Пока мы шли, я рассказала Мише о своих страхах. Он какое-то время слушал меня, а потом сказал: «Единственное, что я понял за свою жизнь,  это что всем надо совершать большие ошибки».

Я искренне прислушалась к его совету и вышла замуж. Через три года я развелась.

Глава вторая

Там, где убеждения сталкиваются с грубой правдой жизни

В годы, предшествовавшие свадьбе, первое, что я чувствовала по утрам,  это желание выйти замуж.

Однажды вечером я оказалась в баре на лодке, пришвартованной в бухте. Рядом со мной сидел пожилой моряк. Он неотрывно наблюдал за мной, пока я выпивала. Мы заговорили о детях. У него их никогда не было, и я сказала, что у меня, наверное, тоже не будет, так как я была уверена, что из моего ребенка не выйдет ничего хорошего. Он с удивлением ответил: «Чтобы от вас и ничего хорошего?»
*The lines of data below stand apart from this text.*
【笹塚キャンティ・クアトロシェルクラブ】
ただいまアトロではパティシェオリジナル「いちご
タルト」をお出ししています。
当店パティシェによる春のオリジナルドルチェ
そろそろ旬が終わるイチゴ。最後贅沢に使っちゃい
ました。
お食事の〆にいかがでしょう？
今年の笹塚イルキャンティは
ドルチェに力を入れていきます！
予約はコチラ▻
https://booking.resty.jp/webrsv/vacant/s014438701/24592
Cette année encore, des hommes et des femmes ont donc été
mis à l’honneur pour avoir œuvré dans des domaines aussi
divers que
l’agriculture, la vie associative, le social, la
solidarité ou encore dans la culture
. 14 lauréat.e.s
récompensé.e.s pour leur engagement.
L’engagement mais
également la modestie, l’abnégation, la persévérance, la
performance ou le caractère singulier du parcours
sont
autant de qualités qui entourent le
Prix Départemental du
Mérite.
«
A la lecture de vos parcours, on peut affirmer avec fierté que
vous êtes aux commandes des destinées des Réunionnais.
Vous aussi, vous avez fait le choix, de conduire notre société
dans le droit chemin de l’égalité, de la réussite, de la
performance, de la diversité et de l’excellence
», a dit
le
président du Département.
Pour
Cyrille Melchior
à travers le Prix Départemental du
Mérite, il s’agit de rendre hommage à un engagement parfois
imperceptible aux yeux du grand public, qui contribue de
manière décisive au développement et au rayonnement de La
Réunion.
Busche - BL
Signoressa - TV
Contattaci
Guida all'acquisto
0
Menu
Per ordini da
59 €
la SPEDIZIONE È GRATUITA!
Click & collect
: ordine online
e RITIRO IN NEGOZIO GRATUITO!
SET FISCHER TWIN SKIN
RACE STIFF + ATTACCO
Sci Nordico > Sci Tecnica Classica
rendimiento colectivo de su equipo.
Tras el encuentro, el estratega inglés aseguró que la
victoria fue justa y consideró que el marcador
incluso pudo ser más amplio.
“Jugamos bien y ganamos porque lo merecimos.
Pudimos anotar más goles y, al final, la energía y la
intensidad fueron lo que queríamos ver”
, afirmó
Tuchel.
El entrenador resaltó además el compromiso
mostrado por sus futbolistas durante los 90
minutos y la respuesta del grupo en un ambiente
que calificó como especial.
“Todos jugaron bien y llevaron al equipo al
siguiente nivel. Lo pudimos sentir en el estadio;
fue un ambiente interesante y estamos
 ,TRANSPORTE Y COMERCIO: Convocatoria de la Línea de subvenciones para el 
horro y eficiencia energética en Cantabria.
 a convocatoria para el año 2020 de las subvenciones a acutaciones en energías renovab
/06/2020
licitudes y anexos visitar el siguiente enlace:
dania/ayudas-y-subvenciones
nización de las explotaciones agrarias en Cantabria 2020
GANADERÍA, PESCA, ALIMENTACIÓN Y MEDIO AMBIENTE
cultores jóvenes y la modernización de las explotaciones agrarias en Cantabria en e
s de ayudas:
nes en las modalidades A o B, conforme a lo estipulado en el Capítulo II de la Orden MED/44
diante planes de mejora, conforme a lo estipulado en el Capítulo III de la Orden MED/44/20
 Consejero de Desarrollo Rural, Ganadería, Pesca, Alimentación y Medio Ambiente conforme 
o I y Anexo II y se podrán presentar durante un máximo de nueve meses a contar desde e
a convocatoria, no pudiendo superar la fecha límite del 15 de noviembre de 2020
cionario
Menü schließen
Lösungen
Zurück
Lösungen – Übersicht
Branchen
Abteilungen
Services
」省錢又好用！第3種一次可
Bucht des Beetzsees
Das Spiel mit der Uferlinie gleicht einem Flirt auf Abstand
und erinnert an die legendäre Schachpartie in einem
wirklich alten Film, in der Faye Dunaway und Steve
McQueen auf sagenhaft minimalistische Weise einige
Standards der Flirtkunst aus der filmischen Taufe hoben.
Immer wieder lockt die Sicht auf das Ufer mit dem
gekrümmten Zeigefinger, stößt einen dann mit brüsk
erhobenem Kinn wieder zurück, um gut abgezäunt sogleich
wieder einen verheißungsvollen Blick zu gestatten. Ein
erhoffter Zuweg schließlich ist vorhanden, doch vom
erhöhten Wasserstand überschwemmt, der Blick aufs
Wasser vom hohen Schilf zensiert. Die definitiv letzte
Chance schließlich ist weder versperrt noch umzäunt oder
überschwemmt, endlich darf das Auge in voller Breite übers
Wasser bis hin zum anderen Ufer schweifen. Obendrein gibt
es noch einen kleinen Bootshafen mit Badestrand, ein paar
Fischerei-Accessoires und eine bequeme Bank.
Меня это тогда так тронуло я содрогалась от мысли о высшей любви, которая принимает целиком и полностью. Вокруг нас бар наполнился цветом, шумом, плотностью, как будто молекулы воздуха лопались по швам и каждая настаивала на своем совершенстве.

Затем момент прошел. Я вдруг поняла, что этот моряк просто старик, который уставился на молодую девушку. Он смотрел на нее, но не видел. Он не знал, какая я, что внутри меня. А внутри было что-то неправильное, что-то уродливое, что-то, что мне не хотелось показывать, чему, однако, было вечно суждено отравлять всё, чем я занималась. Мне казалось, что единственный способ исправить этот изъян полностью отдаться любви и быть ей преданной, обещать всю свою любовь мужчине. Преданность казалась мне прекрасной, как и всё, к чему я стремилась: быть последовательной, мудрой, любящей и настоящей. Я хотела стать идеальной и искренне верила, что свадьба превратит меня в правильного добропорядочного до мозга костей человека, которым я надеялась предстать миру. Возможно, это бы исправило мою ветреность, мою запутанность и мой эгоизм качества, которые я презирала и которые вечно выдавали недостаток моей внутренней целостности.

Я думала о свадьбе днями напролет. И позже я ухватилась за нее, как калека хватается за трость.


Однажды, за несколько месяцев до нашей свадьбы, мы с моим будущим супругом прогуливались по ухоженному парку и вдруг увидели в отдалении жениха и невесту, вытянутых по струнке перед группой людей. Они держались прямо, как две фигурки на праздничном торте. Гости сидели на раскладных стульях в лучах послеполуденного солнца, и мы подкрались подслушать, прячась за нагромождением камней, стараясь сохранять серьезность, но всё время срываясь на хохот. Я не видела лица жениха, он отвернулся, но невеста стояла лицом ко мне. Они обменивались клятвами, а священник вторил им вкрадчивым голосом. Когда он произнес слова в богатстве и в бедности, прекрасная невеста так расчувствовалась, что по ее щеке побежала слезинка. Ей пришлось остановиться и собраться с духом, чтобы закончить свою клятву.